Rethink on approach to low precision FP types

That’s correct. If you want to use #my_research.custom_float inside an MLIR vector type or use certain ops such as those from the arith dialect, we need (3) because those types/ops only accept types that upstream MLIR considers to be float types (i.e., FloatType).

Yes, that’s what I implemented in the above-mentioned PR. It comes at a compilation time cost though.

Thanks for the analysis. I think this provides a pretty reasonably derived worst case bound to what the cost is.

I don’t know how to make this decision, but the first thing I would want to ask is what the typical cost is for a moderately complicated real world program. My guess is that the cost is probably negligible in such cases. And that is a far easier position to argue a benefit from if it is true.

2 Likes

The “heaviest” integration test that we have in MLIR is the sparse compiler test suite. But that’s still a pretty small test.
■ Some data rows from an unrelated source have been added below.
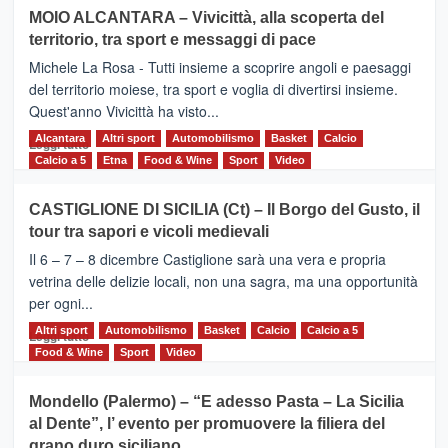
su
MOIO ALCANTARA – Vivicittà, alla scoperta del
Torna
territorio, tra sport e messaggi di pace
la
Supermaratona
Michele La Rosa - Tutti insieme a scoprire angoli e paesaggi
dell’Etna
del territorio moiese, tra sport e voglia di divertirsi insieme.
Quest'anno Vivicittà ha visto...
Alcantara
Leggi
Altri sport
Automobilismo
Basket
Calcio
Leggi tutto
di
Calcio a 5
Etna
Food & Wine
Sport
Video
più
su
CASTIGLIONE DI SICILIA (Ct) – Il Borgo del Gusto, il
MOIO
tour tra sapori e vicoli medievali
ALCANTARA
–
Il 6 – 7 – 8 dicembre Castiglione sarà una vera e propria
Vivicittà,
vetrina delle delizie locali, non una sagra, ma una opportunità
alla
per ogni...
scoperta
del
Altri sport
Leggi
Automobilismo
Basket
Calcio
Calcio a 5
Leggi tutto
territorio,
di
Food & Wine
Sport
Video
tra
più
sport
su
Mondello (Palermo) – “E adesso Pasta – La Sicilia
e
CASTIGLIONE
al Dente”, l’ evento per promuovere la filiera del
messaggi
DI
di
grano duro siciliano
SICILIA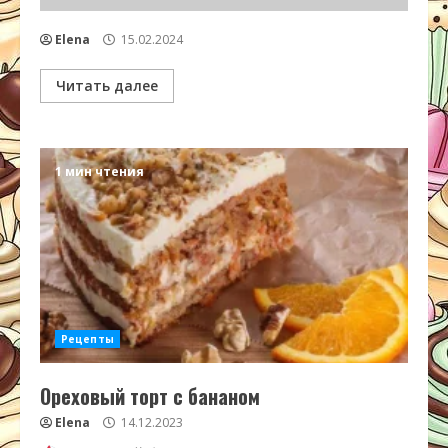
Elena
15.02.2024
Читать далее
1 мин чтения
Рецепты
Ореховый торт с бананом
Elena
14.12.2023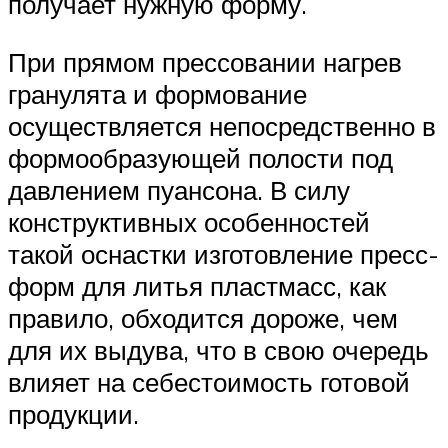
получает нужную форму.
При прямом прессовании нагрев
гранулята и формование
осуществляется непосредственно в
формообразующей полости под
давлением пуансона. В силу
конструктивных особенностей
такой оснастки изготовление пресс-
форм для литья пластмасс, как
правило, обходится дороже, чем
для их выдува, что в свою очередь
влияет на себестоимость готовой
продукции.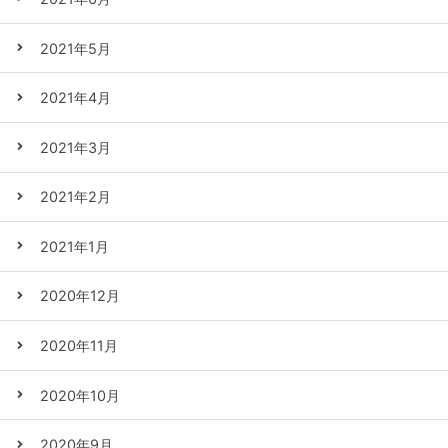
2021年5月
2021年4月
2021年3月
2021年2月
2021年1月
2020年12月
2020年11月
2020年10月
2020年9月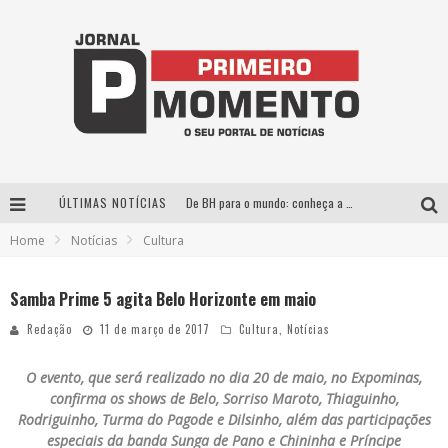
ÚLTIMAS NOTÍCIAS
De BH para o mundo: conheça a stylist mineira por trás de turnês e campanhas globais
Home
Notícias
Cultura
Milton Guedes, o “músico dos músicos”, apresenta show da turnê “Milton Canta Lulu” em BH
Exposição “Habitante – Registros de um Bolinho pela Cidade”, de Raquel Bolinho, ocupa a PQNA Galeria Pedro Moraleida, no Palácio das Artes
Samba Prime 5 agita Belo Horizonte em maio
Esplanada fica pequena e CÊ TÁ DOIDO FESTIVAL anuncia mudança para o gramado do Mineirão
Redação
11 de março de 2017
Cultura
,
Notícias
O evento, que será realizado no dia 20 de maio, no Expominas,
confirma os shows de Belo, Sorriso Maroto, Thiaguinho,
Rodriguinho, Turma do Pagode e Dilsinho, além das participações
especiais da banda Sunga de Pano e Chininha e Príncipe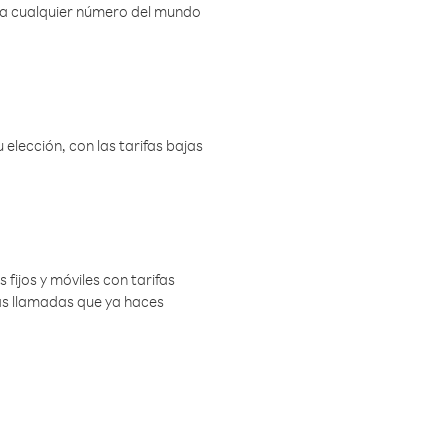
r a cualquier número del mundo
elección, con las tarifas bajas
 fijos y móviles con tarifas
las llamadas que ya haces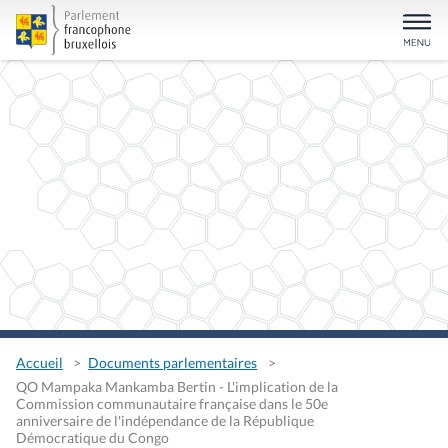
Accueil
Documents parlementaires
QO Mampaka Mankamba Bertin - L'implication de la
Commission communautaire française dans le 50e
anniversaire de l'indépendance de la République
Démocratique du Congo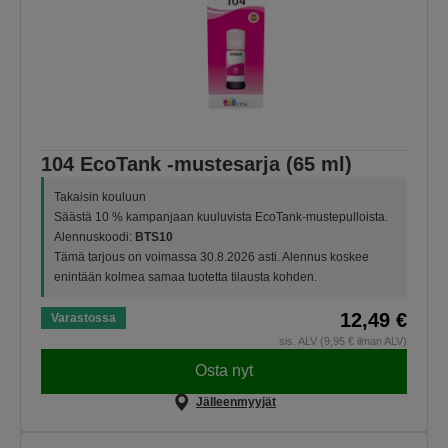
104 EcoTank -mustesarja (65 ml)
Takaisin kouluun
Säästä 10 % kampanjaan kuuluvista EcoTank-mustepulloista.
Alennuskoodi:
BTS10
Tämä tarjous on voimassa 30.8.2026 asti. Alennus koskee
enintään kolmea samaa tuotetta tilausta kohden.
12,49 €
Varastossa
sis. ALV (9,95 € ilman ALV)
Osta nyt
Jälleenmyyjät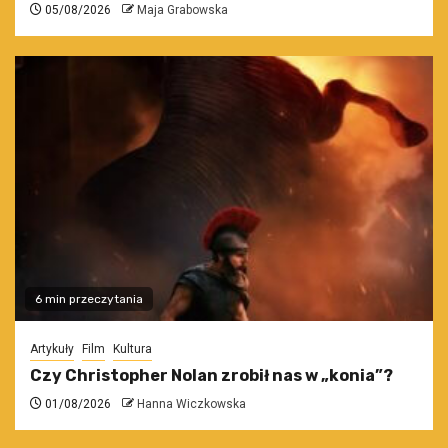
05/08/2026
Maja Grabowska
6 min przeczytania
Artykuły
Film
Kultura
Czy Christopher Nolan zrobił nas w „konia”?
01/08/2026
Hanna Wiczkowska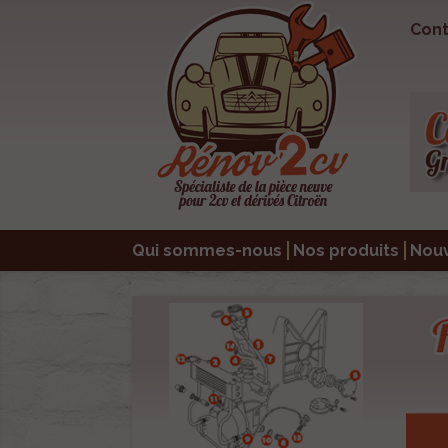
Cont
Qui sommes-nous
Nos produits
Nou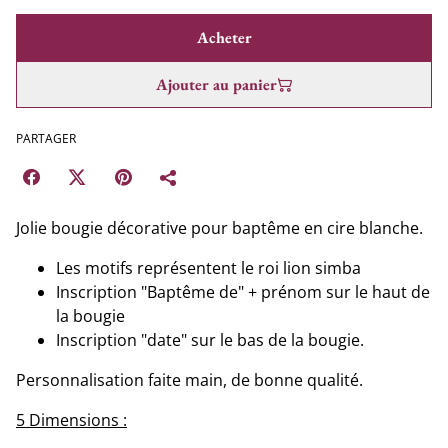
Acheter
Ajouter au panier
PARTAGER
Jolie bougie décorative pour baptême en cire blanche.
Les motifs représentent le roi lion simba
Inscription "Baptême de" + prénom sur le haut de
la bougie
Inscription "date" sur le bas de la bougie.
Personnalisation faite main, de bonne qualité.
5 Dimensions :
Benchmark 1: mlir-opt sparse_binary.mlir --sparsifier="enable-runtime-library=false enable-buffer-initialization=true vl=2 reassociate-fp-reductions=true enable-index-optimizations=true"
  BEFORE
  Time (mean ± σ):     229.5 ms ±   4.4 ms    [User: 331.0 ms, System: 103.6 ms]
  Range (min … max):   222.7 ms … 241.3 ms    50 runs

  AFTER
  Time (mean ± σ):     230.8 ms ±   3.6 ms    [User: 332.2 ms, System: 105.8 ms]
  Range (min … max):   225.1 ms … 247.4 ms    50 runs

Do you have some larger examples/models in IREE that I can try? (And instructions how to compile them?) If I remember correctly, the IREE CI can also measure compilation time. Would that be a good indicator or is the data too noisy?

@marbre anything come to mind to test?

May also want to ask the flang guys.

Just in case it might be tangentially relevant as a proof of existence for the parametrizability of the family of FP types, here are some reference (slow) conversion helpers between f32 and {f16,bf16,f8e4m3,f8e5m2,f8e4m3fnuz,f8e5m2fnuz}. Just to give a taste of what a parameter space might look like.

May also want to ask the flang guys.

I did a few runs on big Fortran application using floating points (mainly WRF from SPEC FP 2017 (couple hundred Fortran files that take ~1100s to compile on an AMD EPYC 9334) and aermod_11 from Polyhedron (about 50kloc that takes about 80s to compile), I saw no measurable compile time impact with @matthias-springer patch.

Instrumenting the code, getFloatSemantics current number of calls in flang (at -O3) is roughly linear with the number of lines in these apps, so the extra cost there is not visible when compared to all the other compilation costs.

So I do not see problems with this change on our side.

3 Likes

That evidence is sufficient for me. +1 on opening up the type as @matthias-springer recommends.